Harmonisation meant supporting the NMEP in harmonising the resources and capacity of all partners (both local and international) for maximal use and to forestall duplication and wastage. Under this output, the programme also sought to coordinate its activities, including working with all tiers of government, agencies and stakeholders in both the private and commercial sectors.  

 

 


 

Prevention and treatment

Key to any malaria control effort is prevention and treatment interventions. This means distribution of insecticide treated nets, the provision of preventive therapies for pregnant women and seasonal malaria chemoprevention to children aged 3-59 months in the Sahel regions, and a constant supply of malaria diagnostics and artemisinin-based combination therapy drugs for quality malaria case management services. 

 




Demand creation

In order to reduce the burden of malaria on communities, there must be sufficient use of malaria interventions and demand for more and better services.
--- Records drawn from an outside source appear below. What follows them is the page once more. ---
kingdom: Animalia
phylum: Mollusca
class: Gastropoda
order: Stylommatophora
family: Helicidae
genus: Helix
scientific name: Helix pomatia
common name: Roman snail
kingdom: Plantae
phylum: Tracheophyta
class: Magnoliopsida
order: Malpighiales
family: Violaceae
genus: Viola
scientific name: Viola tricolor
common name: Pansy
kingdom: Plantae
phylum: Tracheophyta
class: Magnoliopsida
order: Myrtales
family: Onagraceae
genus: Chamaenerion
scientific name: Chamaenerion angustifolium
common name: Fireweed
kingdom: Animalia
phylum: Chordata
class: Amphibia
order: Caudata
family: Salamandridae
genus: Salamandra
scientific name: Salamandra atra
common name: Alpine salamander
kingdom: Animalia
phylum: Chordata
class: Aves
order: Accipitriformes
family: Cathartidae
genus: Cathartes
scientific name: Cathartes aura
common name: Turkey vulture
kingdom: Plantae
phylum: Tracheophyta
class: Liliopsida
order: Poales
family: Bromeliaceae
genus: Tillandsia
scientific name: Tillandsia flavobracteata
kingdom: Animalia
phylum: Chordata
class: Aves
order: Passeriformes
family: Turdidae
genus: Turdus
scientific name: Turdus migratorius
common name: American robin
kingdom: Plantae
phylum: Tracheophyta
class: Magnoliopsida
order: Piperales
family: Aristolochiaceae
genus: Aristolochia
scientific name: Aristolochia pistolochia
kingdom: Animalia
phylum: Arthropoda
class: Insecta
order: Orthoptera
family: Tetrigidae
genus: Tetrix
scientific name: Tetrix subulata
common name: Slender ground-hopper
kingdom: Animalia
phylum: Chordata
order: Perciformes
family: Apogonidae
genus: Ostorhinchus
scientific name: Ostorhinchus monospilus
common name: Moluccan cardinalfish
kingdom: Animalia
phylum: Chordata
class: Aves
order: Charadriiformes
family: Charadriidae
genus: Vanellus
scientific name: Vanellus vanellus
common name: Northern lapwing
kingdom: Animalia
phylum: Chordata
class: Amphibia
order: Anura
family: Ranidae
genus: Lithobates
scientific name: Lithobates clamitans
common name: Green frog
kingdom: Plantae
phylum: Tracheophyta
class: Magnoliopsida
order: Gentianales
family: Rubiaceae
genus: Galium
SuNMaP built malaria awareness through advocacy, communication (electronic, print media and interpersonal) and community mobilisation efforts, and improved market systems to increase access to antimalarial commodities in the retail market, in an effort to make them more affordable and increase demand.

 


 

Operational research

The evidence gathered by SuNMaP demonstrated the impact of its projects and helped improve programme implementation within the context of the national monitoring and evaluation framework and the National Malaria Programme’s operational research agenda. First, this meant monitoring and evaluating current and past interventions, learning what worked and what did not, and applying these lessons to future projects. Secondly, research questions were generated from programme lessons and a variety of operational research studies were conducted.